* **EXERCISE GOAL**: Copy the data starting with the line containing "diesel vehicle" and going on through the line containing "List the labels", swapping "True or false" for "Correct or incorrect" and leaving everything else unchanged.

* **EXCERPTED RECORDS**:
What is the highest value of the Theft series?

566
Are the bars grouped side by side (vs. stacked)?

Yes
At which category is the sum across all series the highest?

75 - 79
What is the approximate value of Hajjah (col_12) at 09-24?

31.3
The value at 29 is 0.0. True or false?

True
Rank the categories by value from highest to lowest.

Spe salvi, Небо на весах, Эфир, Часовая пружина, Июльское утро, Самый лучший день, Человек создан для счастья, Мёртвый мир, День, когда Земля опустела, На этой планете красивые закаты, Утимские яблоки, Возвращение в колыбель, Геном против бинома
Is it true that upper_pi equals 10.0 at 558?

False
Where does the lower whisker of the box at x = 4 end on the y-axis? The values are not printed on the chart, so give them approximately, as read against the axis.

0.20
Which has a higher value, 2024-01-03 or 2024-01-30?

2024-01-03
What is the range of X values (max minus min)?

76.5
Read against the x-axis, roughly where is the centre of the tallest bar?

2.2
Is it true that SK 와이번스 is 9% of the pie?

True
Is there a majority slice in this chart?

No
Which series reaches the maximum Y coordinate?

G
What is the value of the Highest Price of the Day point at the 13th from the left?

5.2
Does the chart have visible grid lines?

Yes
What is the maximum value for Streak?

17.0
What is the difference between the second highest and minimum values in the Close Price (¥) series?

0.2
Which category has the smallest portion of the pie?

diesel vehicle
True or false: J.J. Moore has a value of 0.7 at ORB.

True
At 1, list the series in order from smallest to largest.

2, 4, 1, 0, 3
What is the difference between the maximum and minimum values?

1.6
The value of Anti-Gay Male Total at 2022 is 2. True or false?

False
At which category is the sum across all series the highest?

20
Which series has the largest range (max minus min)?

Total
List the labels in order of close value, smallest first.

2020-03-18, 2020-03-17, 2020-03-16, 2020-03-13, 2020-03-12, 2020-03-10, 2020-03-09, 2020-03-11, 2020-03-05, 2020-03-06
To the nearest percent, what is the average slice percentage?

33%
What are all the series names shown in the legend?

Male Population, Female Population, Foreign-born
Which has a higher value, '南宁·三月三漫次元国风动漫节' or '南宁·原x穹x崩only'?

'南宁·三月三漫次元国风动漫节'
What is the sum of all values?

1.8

* **RESULT BELOW**:
diesel vehicle
Correct or incorrect: J.J. Moore has a value of 0.7 at ORB.

True
At 1, list the series in order from smallest to largest.

2, 4, 1, 0, 3
What is the difference between the maximum and minimum values?

1.6
The value of Anti-Gay Male Total at 2022 is 2. Correct or incorrect?

False
At which category is the sum across all series the highest?

20
Which series has the largest range (max minus min)?

Total
List the labels in order of close value, smallest first.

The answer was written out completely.